■ TASK OBJECTIVE ■
Report every line of the records that includes the word "approach".

___ INFORMATION GIVEN

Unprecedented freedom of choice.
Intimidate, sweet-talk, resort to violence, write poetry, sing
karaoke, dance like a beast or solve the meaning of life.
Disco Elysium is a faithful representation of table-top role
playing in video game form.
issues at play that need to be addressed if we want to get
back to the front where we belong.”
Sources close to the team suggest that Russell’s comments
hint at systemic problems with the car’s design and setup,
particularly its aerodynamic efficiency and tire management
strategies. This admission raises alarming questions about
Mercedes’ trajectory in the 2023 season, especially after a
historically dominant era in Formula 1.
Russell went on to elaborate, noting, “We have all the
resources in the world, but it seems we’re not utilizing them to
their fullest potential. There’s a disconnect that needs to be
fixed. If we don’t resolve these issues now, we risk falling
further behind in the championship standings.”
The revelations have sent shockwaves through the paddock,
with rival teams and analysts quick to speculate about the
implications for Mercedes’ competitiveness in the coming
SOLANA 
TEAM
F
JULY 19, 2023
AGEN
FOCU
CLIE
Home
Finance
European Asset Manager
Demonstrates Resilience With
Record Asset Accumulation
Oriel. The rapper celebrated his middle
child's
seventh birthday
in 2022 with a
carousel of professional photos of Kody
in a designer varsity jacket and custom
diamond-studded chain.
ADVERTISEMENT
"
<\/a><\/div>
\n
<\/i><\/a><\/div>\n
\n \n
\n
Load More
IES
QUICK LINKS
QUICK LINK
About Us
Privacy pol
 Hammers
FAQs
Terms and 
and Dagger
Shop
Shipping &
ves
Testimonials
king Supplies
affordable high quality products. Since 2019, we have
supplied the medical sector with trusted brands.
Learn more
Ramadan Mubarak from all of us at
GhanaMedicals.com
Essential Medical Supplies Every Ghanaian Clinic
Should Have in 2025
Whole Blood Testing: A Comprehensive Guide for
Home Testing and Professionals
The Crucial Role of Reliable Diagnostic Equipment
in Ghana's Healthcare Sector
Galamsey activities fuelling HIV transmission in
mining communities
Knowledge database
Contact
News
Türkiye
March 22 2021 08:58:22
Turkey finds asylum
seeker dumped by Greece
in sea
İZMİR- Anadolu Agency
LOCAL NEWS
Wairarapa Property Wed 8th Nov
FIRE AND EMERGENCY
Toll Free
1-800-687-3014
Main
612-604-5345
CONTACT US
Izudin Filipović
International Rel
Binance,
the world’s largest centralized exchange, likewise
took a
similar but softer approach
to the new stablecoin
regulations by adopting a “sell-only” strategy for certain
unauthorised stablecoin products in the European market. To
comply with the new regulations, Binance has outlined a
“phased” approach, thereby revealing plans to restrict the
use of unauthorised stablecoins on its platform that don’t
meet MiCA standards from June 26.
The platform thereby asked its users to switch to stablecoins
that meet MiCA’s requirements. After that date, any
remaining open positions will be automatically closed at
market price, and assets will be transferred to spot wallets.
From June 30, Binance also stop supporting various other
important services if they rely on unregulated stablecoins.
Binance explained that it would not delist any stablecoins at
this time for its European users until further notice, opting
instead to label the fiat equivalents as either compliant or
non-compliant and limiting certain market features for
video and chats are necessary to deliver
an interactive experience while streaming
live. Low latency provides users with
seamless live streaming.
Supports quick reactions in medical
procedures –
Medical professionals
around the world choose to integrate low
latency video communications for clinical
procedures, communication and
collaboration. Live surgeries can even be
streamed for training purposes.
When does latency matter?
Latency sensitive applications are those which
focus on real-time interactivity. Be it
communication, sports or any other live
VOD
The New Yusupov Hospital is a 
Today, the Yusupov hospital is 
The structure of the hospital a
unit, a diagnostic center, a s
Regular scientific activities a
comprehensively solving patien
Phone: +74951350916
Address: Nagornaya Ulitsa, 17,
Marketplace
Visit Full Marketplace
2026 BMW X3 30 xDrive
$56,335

______

■ EXERCISE OUTPUT ■
similar but softer approach
“phased” approach, thereby revealing plans to restrict the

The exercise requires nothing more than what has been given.